> _Work task_: Beginning with the top line of the listing below, give again every line up to and including the line with "Parts Center"; pictures do not belong in the copy.

> _Material supplied_:
>>>

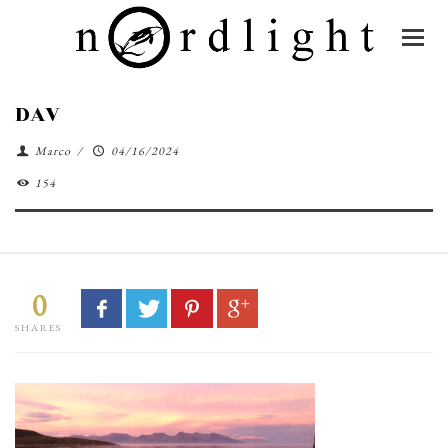
DAV
Marco
/
04/16/2024
154
0
SHARES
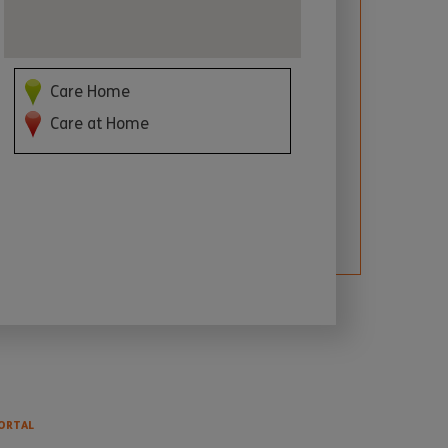
Care Home
Care at Home
ORTAL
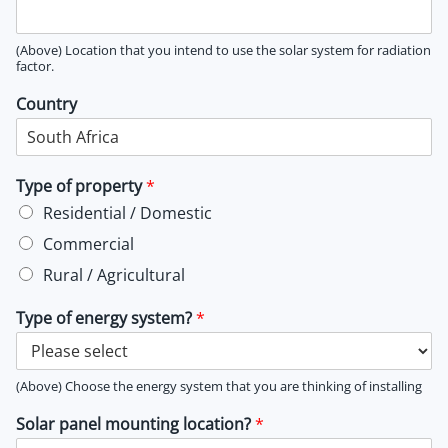
(Above) Location that you intend to use the solar system for radiation
factor.
Country
Type of property
*
Residential / Domestic
Commercial
Rural / Agricultural
Type of energy system?
*
(Above) Choose the energy system that you are thinking of installing
Solar panel mounting location?
*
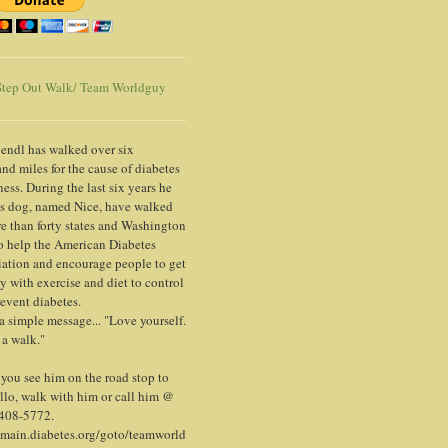
tep Out Walk/ Team Worldguy
endl has walked over six
nd miles for the cause of diabetes
ess. During the last six years he
is dog, named Nice, have walked
e than forty states and Washington
o help the American Diabetes
ation and encourage people to get
y with exercise and diet to control
event diabetes.
 a simple message... "Love yourself.
 a walk."
ou see him on the road stop to
llo, walk with him or call him @
 408-5772.
/main.diabetes.org/goto/teamworld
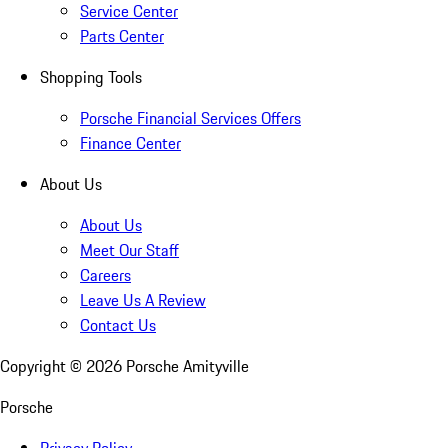
Service Center
Parts Center
Shopping Tools
Porsche Financial Services Offers
Finance Center
About Us
About Us
Meet Our Staff
Careers
Leave Us A Review
Contact Us
Copyright ©
2026
Porsche Amityville
Porsche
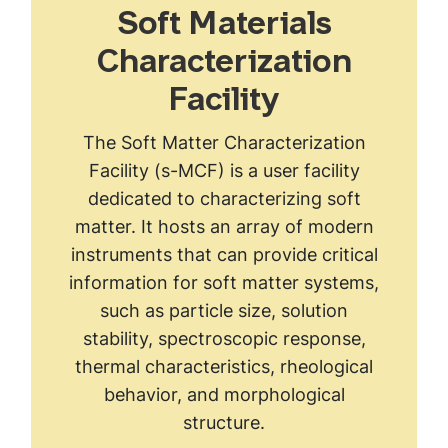
Soft Materials
Characterization
Facility
The Soft Matter Characterization
Facility (s-MCF) is a user facility
dedicated to characterizing soft
matter. It hosts an array of modern
instruments that can provide critical
information for soft matter systems,
such as particle size, solution
stability, spectroscopic response,
thermal characteristics, rheological
behavior, and morphological
structure.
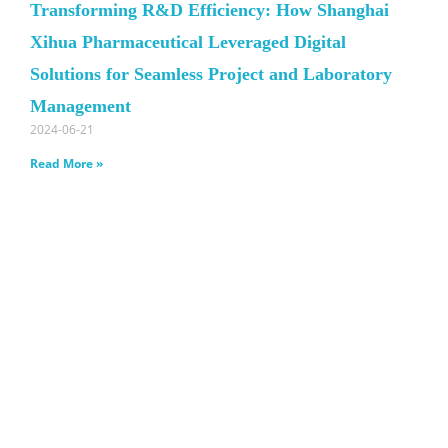
Transforming R&D Efficiency: How Shanghai
Xihua Pharmaceutical Leveraged Digital
Solutions for Seamless Project and Laboratory
Management
2024-06-21
Read More »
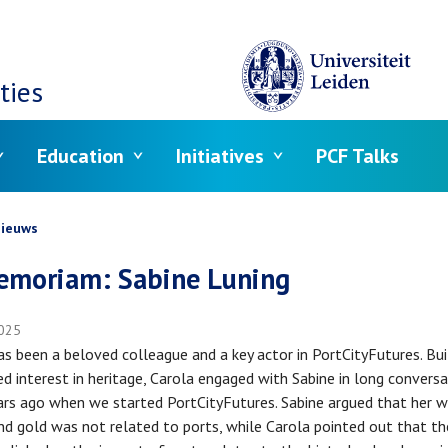
ties
Education
Initiatives
PCF Talks
crumb
ieuws
emoriam: Sabine Luning
025
as been a beloved colleague and a key actor in PortCityFutures. Bui
ed interest in heritage, Carola engaged with Sabine in long convers
rs ago when we started PortCityFutures. Sabine argued that her w
nd gold was not related to ports, while Carola pointed out that t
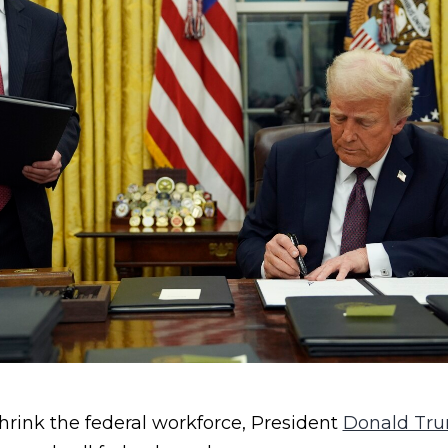
hrink the federal workforce, President
Donald Tr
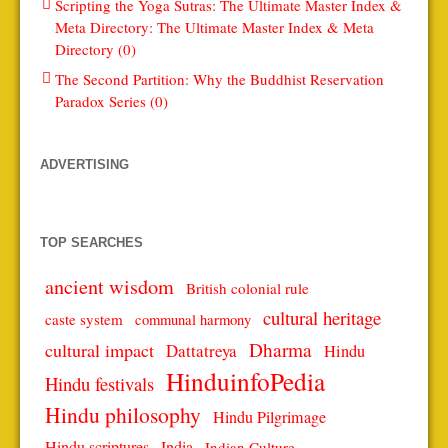
Scripting the Yoga Sutras: The Ultimate Master Index &
Meta Directory: The Ultimate Master Index & Meta
Directory (0)
The Second Partition: Why the Buddhist Reservation
Paradox Series (0)
ADVERTISING
TOP SEARCHES
ancient wisdom
British colonial rule
cultural heritage
caste system
communal harmony
Dharma
cultural impact
Dattatreya
Hindu
HinduinfoPedia
Hindu festivals
Hindu philosophy
Hindu Pilgrimage
Hindu scriptures
India
Indian Culture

<<<

> _Answer area_:
DAV
Marco
/
04/16/2024
154
0
SHARES
Care Home
Care at Home
ORTAL
(Above) Location that you intend to use the solar system for radiation
factor.
Country
Type of property
*
Residential / Domestic
Commercial
Rural / Agricultural
Type of energy system?
*
(Above) Choose the energy system that you are thinking of installing
Solar panel mounting location?
*
tep Out Walk/ Team Worldguy
endl has walked over six
nd miles for the cause of diabetes
ess. During the last six years he
is dog, named Nice, have walked
e than forty states and Washington
o help the American Diabetes
ation and encourage people to get
y with exercise and diet to control
event diabetes.
 a simple message... "Love yourself.
 a walk."
ou see him on the road stop to
llo, walk with him or call him @
 408-5772.
/main.diabetes.org/goto/teamworld
Service Center
Parts Center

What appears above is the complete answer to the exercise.